:: What is required ::
In the entries below, find the line with "Table 2. Subjective" and the line with "Table 1: Notations and parameters used in the". Repeat exactly everything between them, those two lines included, but not the pictures.

-------------------------

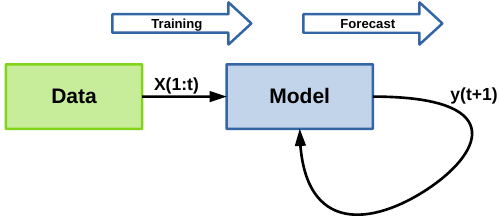
Figure 4. Model training and forecast structure.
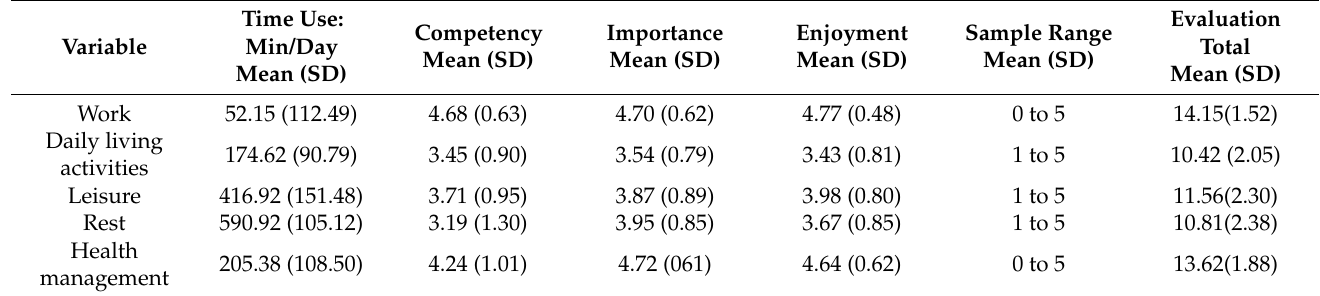
Table 2. Subjective evaluation of time management ( N = 195).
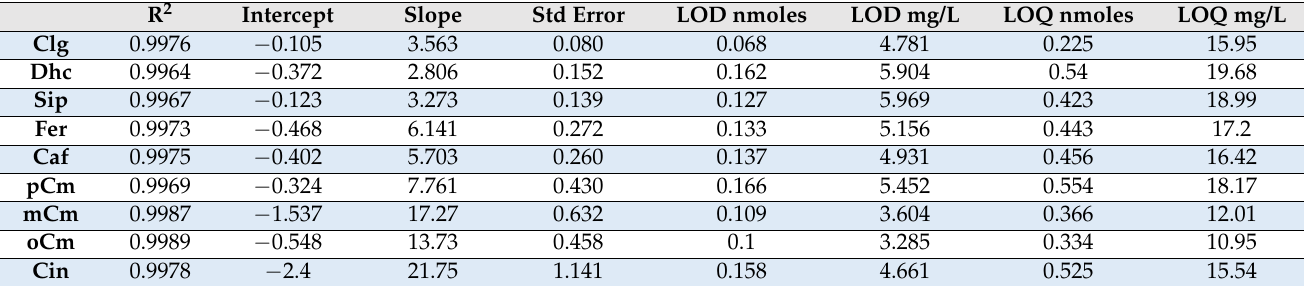
Table 7. Calibration parameters derived from linear regression equations using Tween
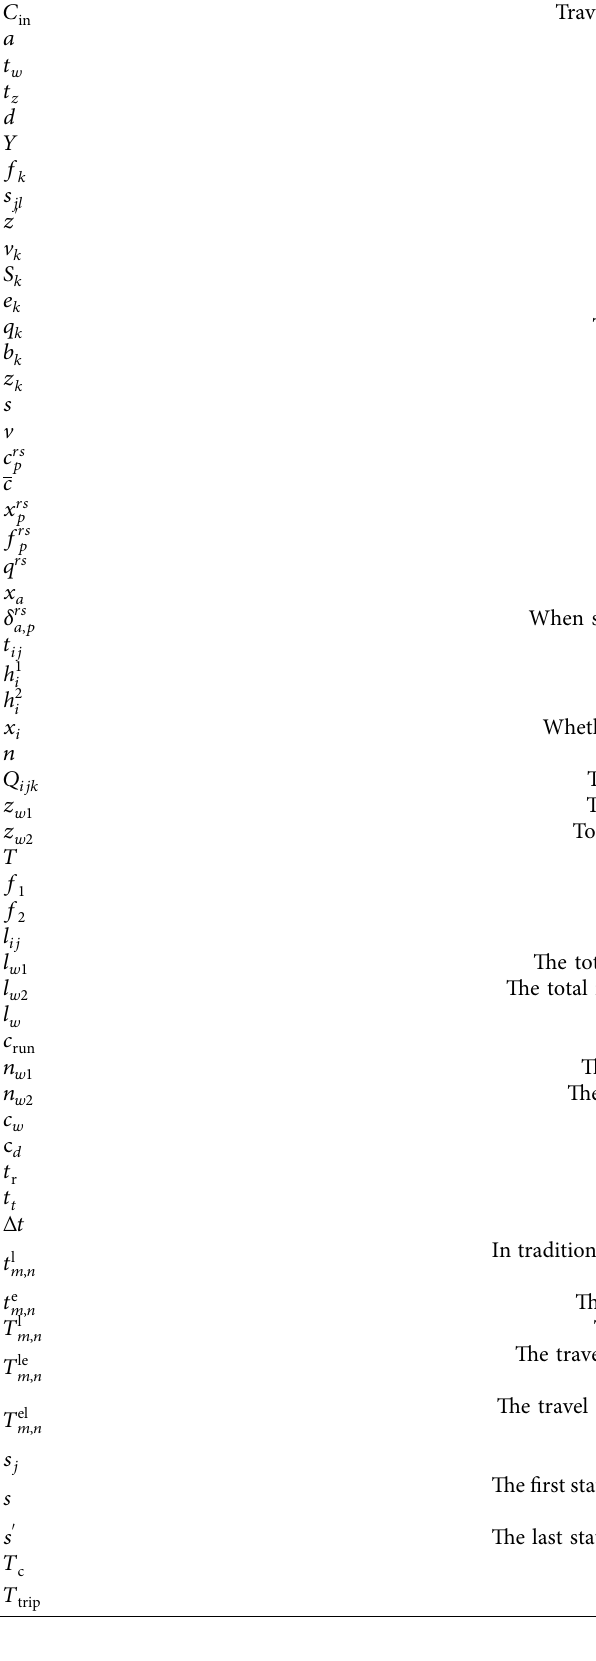
Table 1: Notations and parameters used in the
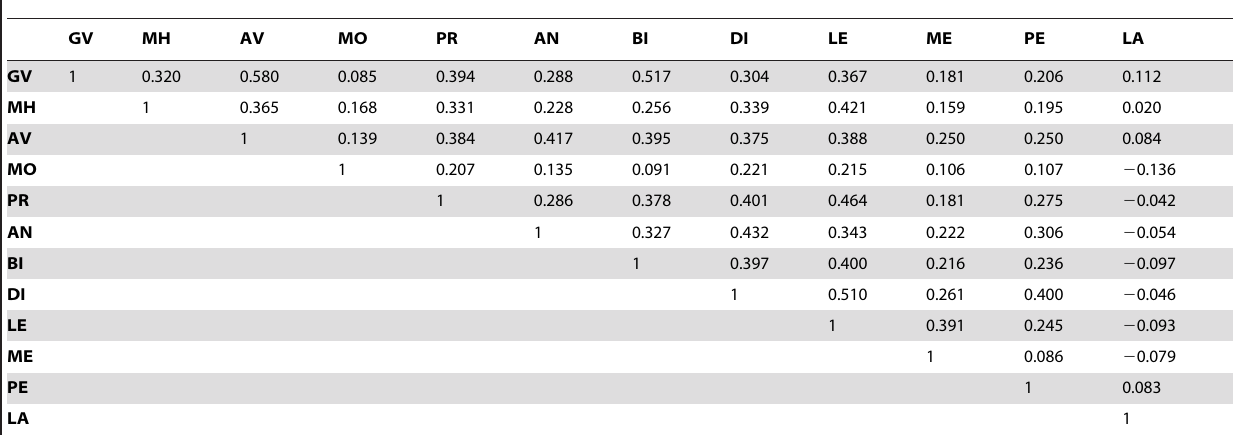
1 Correlation coefficients ( phi ) were used to measure associations between dichotomic variables and are displayed in the table. All correlations had p-values , 0.001, excepted LA-ME (0.002), LA-AN (0.03), LA-DI (0.07), LA-PR (0.10), and LA-MH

-------------------------

:: Solution ::
Table 2. Subjective evaluation of time management ( N = 195).
Table 7. Calibration parameters derived from linear regression equations using Tween
Table 1: Notations and parameters used in the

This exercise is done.